伝説のテクノロジー
淡路いぶし瓦
栄和瓦産業代表取締役・浜口健一さん
売上の3~4割は輸出
栄和瓦産業の創業は1978年。すでにガス窯が普及していて、同社も創業当初からガス窯を使っていた。
400年以上の歴史を持つ淡路瓦の産地として、同社は後発といえる。浜口さんの父親が創業したのだが、後発を承知でなぜ創業したのか。その理由を浜口さんはこう説明する。
「当時、瓦産業は売り上げも収益もとてもよかったのです。瓦を出荷するときに船に積み込むアルバイトのお給料でさえ、ずいぶんよかったと聞いています。言わば成長産業だったのです」
瓦づくりと聞くと、手作業が多いイメージを思い浮かべるかもしれないが、栄和瓦産業は25年ほど前からオートメーション化を導入している。粘土がベルトコンベヤーで運ばれ、プレス機で次々に成形されていく。もちろん鬼瓦など細かい加工が必要なものは手作業の工程も多いが、基本はオートメーションだ。
現在、淡路の瓦工業組合に加盟しているのは65社。そのうち約10社は販売会社だが、製造会社でもフル稼働しているところはほとんどないという。そんな中で浜口さんの会社は連日フル稼働だ。
「輸出をしているのが大きいですね。うちの売上の3~4割は輸出です」
と言う浜口さんによれば、輸出先は韓国、中国、台湾、フィリピン、さらにカナダ、欧州など幅広い。
「今はカナダのお寺から受注した高さ2.7メートルの鬼瓦を2つ、つくっているところです。
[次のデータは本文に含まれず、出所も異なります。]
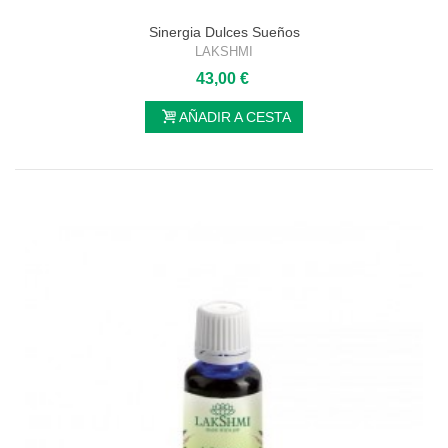
Sinergia Dulces Sueños
LAKSHMI
43,00 €
AÑADIR A CESTA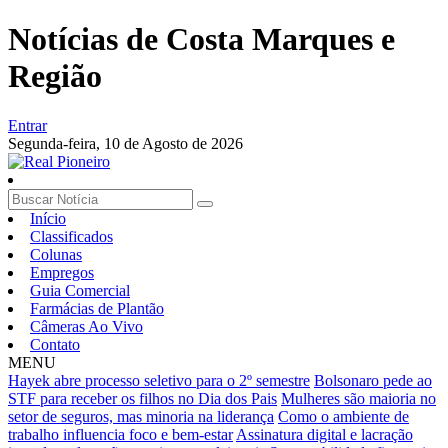
Notícias de Costa Marques e
Região
Entrar
Segunda-feira,
10 de Agosto de 2026
Início
Classificados
Colunas
Empregos
Guia Comercial
Farmácias de Plantão
Câmeras Ao Vivo
Contato
MENU
Hayek abre processo seletivo para o 2º semestre
Bolsonaro pede ao
STF para receber os filhos no Dia dos Pais
Mulheres são maioria no
setor de seguros, mas minoria na liderança
Como o ambiente de
trabalho influencia foco e bem-estar
Assinatura digital e lacração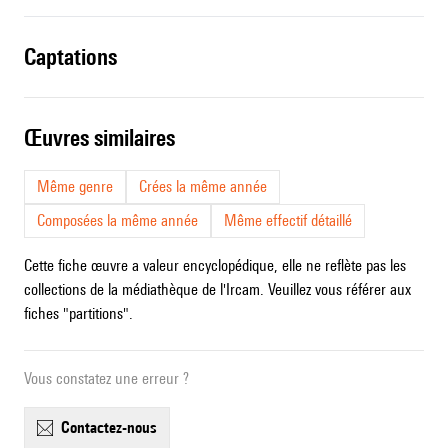
captations
œuvres similaires
Même genre
Crées la même année
Composées la même année
Même effectif détaillé
Cette fiche œuvre a valeur encyclopédique, elle ne reflète pas les
collections de la médiathèque de l'Ircam. Veuillez vous référer aux
fiches "partitions".
Vous constatez une erreur ?
contactez-nous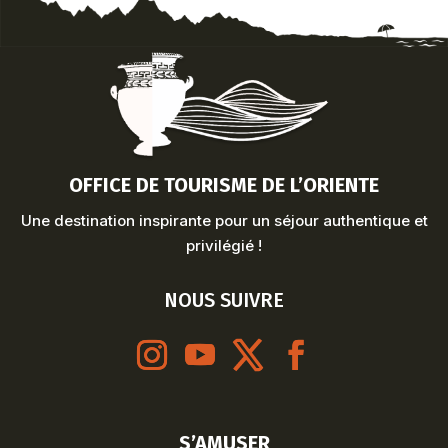
OFFICE DE TOURISME DE L’ORIENTE
Une destination inspirante pour un séjour authentique et
privilégié !
NOUS SUIVRE
S’AMUSER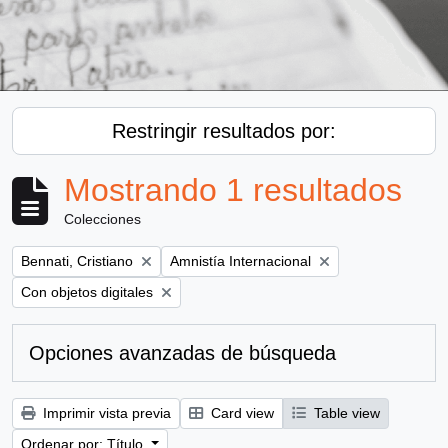
Restringir resultados por:
Mostrando 1 resultados
Colecciones
Remove filter:
Remove filter:
Bennati, Cristiano
Amnistía Internacional
Remove filter:
Con objetos digitales
Opciones avanzadas de búsqueda
Imprimir vista previa
Card view
Table view
Ordenar por: Título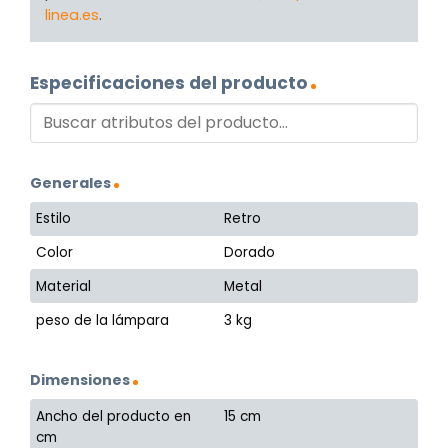
linea.es
.
Especificaciones del producto
Generales
Estilo
Retro
Color
Dorado
Material
Metal
peso de la lámpara
3 kg
Dimensiones
Ancho del producto en
15 cm
cm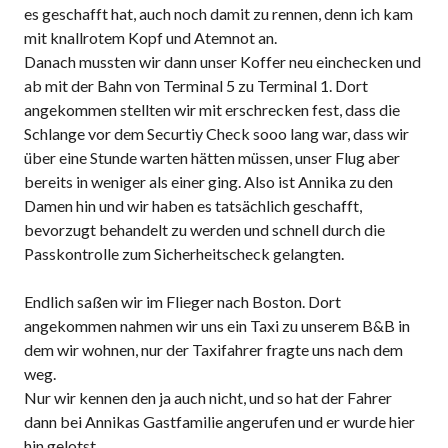
es geschafft hat, auch noch damit zu rennen, denn ich kam
mit knallrotem Kopf und Atemnot an.
Danach mussten wir dann unser Koffer neu einchecken und
ab mit der Bahn von Terminal 5 zu Terminal 1. Dort
angekommen stellten wir mit erschrecken fest, dass die
Schlange vor dem Securtiy Check sooo lang war, dass wir
über eine Stunde warten hätten müssen, unser Flug aber
bereits in weniger als einer ging. Also ist Annika zu den
Damen hin und wir haben es tatsächlich geschafft,
bevorzugt behandelt zu werden und schnell durch die
Passkontrolle zum Sicherheitscheck gelangten.
Endlich saßen wir im Flieger nach Boston. Dort
angekommen nahmen wir uns ein Taxi zu unserem B&B in
dem wir wohnen, nur der Taxifahrer fragte uns nach dem
weg.
Nur wir kennen den ja auch nicht, und so hat der Fahrer
dann bei Annikas Gastfamilie angerufen und er wurde hier
hin gelotst.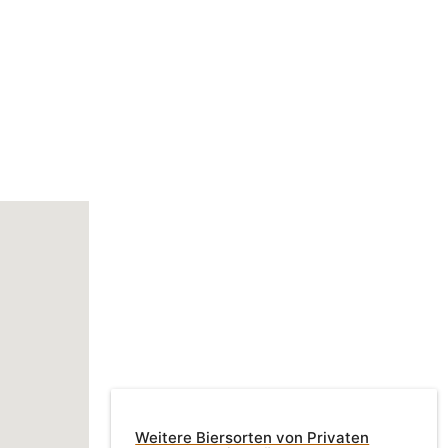
Weitere Biersorten von Privaten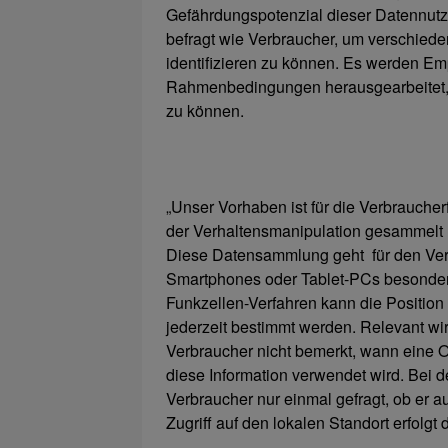
Gefährdungspotenzial dieser Datennut
befragt wie Verbraucher, um verschied
identifizieren zu können. Es werden Emp
Rahmenbedingungen herausgearbeitet, 
zu können.
„Unser Vorhaben ist für die Verbrauche
der Verhaltensmanipulation gesammelt 
Diese Datensammlung geht für den Verb
Smartphones oder Tablet-PCs besonders
Funkzellen-Verfahren kann die Positio
jederzeit bestimmt werden. Relevant w
Verbraucher nicht bemerkt, wann eine O
diese Information verwendet wird. Bei 
Verbraucher nur einmal gefragt, ob er a
Zugriff auf den lokalen Standort erfolgt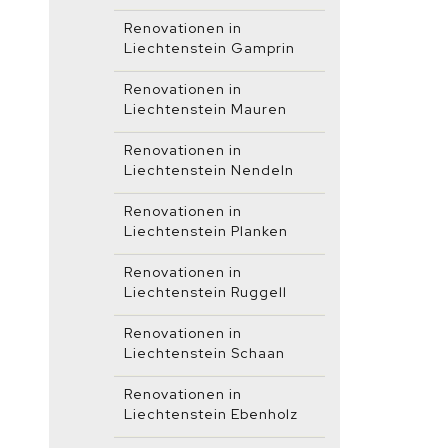
Renovationen in
Liechtenstein Gamprin
Renovationen in
Liechtenstein Mauren
Renovationen in
Liechtenstein Nendeln
Renovationen in
Liechtenstein Planken
Renovationen in
Liechtenstein Ruggell
Renovationen in
Liechtenstein Schaan
Renovationen in
Liechtenstein Ebenholz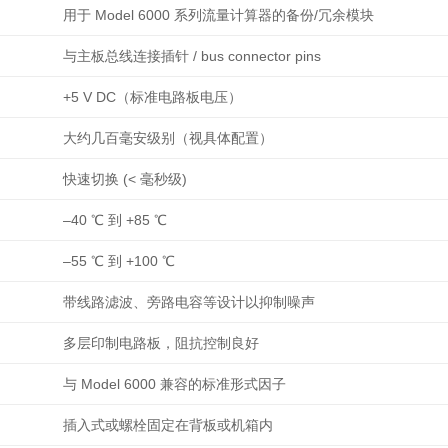
用于 Model 6000 系列流量计算器的备份/冗余模块
与主板总线连接插针 / bus connector pins
+5 V DC（标准电路板电压）
大约几百毫安级别（视具体配置）
快速切换 (< 毫秒级)
–40 ℃ 到 +85 ℃
–55 ℃ 到 +100 ℃
带线路滤波、旁路电容等设计以抑制噪声
多层印制电路板，阻抗控制良好
与 Model 6000 兼容的标准形式因子
插入式或螺栓固定在背板或机箱内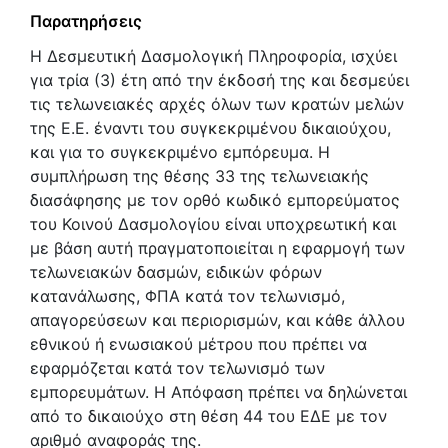
Παρατηρήσεις
Η Δεσμευτική Δασμολογική Πληροφορία, ισχύει
για τρία (3) έτη από την έκδοσή της και δεσμεύει
τις τελωνειακές αρχές όλων των κρατών μελών
της Ε.Ε. έναντι του συγκεκριμένου δικαιούχου,
και για το συγκεκριμένο εμπόρευμα. Η
συμπλήρωση της θέσης 33 της τελωνειακής
διασάφησης με τον ορθό κωδικό εμπορεύματος
του Κοινού Δασμολογίου είναι υποχρεωτική και
με βάση αυτή πραγματοποιείται η εφαρμογή των
τελωνειακών δασμών, ειδικών φόρων
κατανάλωσης, ΦΠΑ κατά τον τελωνισμό,
απαγορεύσεων και περιορισμών, και κάθε άλλου
εθνικού ή ενωσιακού μέτρου που πρέπει να
εφαρμόζεται κατά τον τελωνισμό των
εμπορευμάτων. Η Απόφαση πρέπει να δηλώνεται
από το δικαιούχο στη θέση 44 του ΕΔΕ με τον
αριθμό αναφοράς της.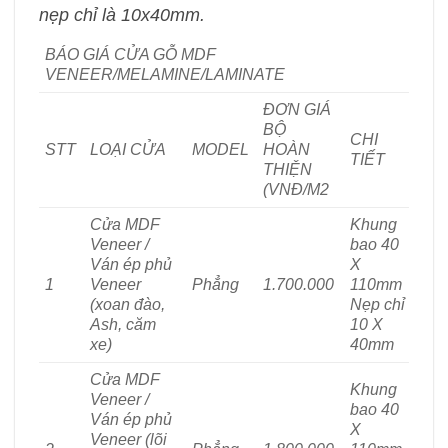
nẹp chỉ là 10x40mm.
BÁO GIÁ CỬA GỖ MDF
VENEER/MELAMINE/LAMINATE
ĐƠN GIÁ
BỘ
CHI
STT
LOẠI CỬA
MODEL
HOÀN
TIẾT
THIỆN
(VNĐ/M2
Cửa MDF
Khung
Veneer /
bao 40
Ván ép phủ
X
1
Veneer
Phẳng
1.700.000
110mm
(xoan đào,
Nẹp chỉ
Ash, căm
10 X
xe)
40mm
Cửa MDF
Khung
Veneer /
bao 40
Ván ép phủ
X
Veneer (lõi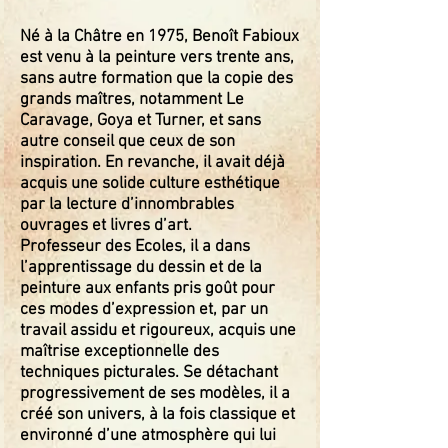
Né à la Châtre en 1975, Benoît Fabioux
est venu à la peinture vers trente ans,
sans autre formation que la copie des
grands maîtres, notamment Le
Caravage, Goya et Turner, et sans
autre conseil que ceux de son
inspiration. En revanche, il avait déjà
acquis une solide culture esthétique
par la lecture d’innombrables
ouvrages et livres d’art.
Professeur des Ecoles, il a dans
l’apprentissage du dessin et de la
peinture aux enfants pris goût pour
ces modes d’expression et, par un
travail assidu et rigoureux, acquis une
maîtrise exceptionnelle des
techniques picturales. Se détachant
progressivement de ses modèles, il a
créé son univers, à la fois classique et
environné d’une atmosphère qui lui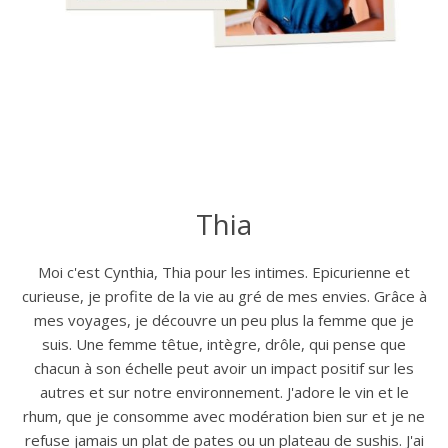
Thia
Moi c'est Cynthia, Thia pour les intimes. Epicurienne et
curieuse, je profite de la vie au gré de mes envies. Grâce à
mes voyages, je découvre un peu plus la femme que je
suis. Une femme têtue, intègre, drôle, qui pense que
chacun à son échelle peut avoir un impact positif sur les
autres et sur notre environnement. J'adore le vin et le
rhum, que je consomme avec modération bien sur et je ne
refuse jamais un plat de pates ou un plateau de sushis. J'ai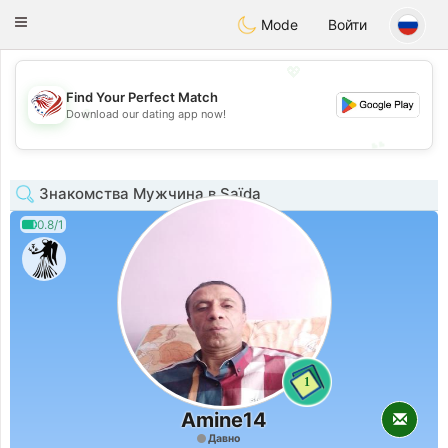
States
Dating
Toggle
Mode
Войти
navigation
💖
Find Your Perfect Match
💖
Download our dating app now!
💕
💕
Знакомства Мужчина в Saïda
0.8/1
1
Amine14
Давно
中は空洞にして、そこに鉄骨を入れて補強しています。フィリピンでは金属屋根だと雨が降ったときの音がすごいので、富裕層には住宅の屋根を瓦にしたいという人が多いそうです。向こうは住宅工事費の15%くらいを屋根に充てるといいます」
国内市場が縮小する一方で、輸出に活路を見出す浜口さん。「この環境下でも生産を落とさずこれましたが、淡路瓦の輸出の94%を当社が占めていることが残念です」と産地の活性が進まないことを危惧する。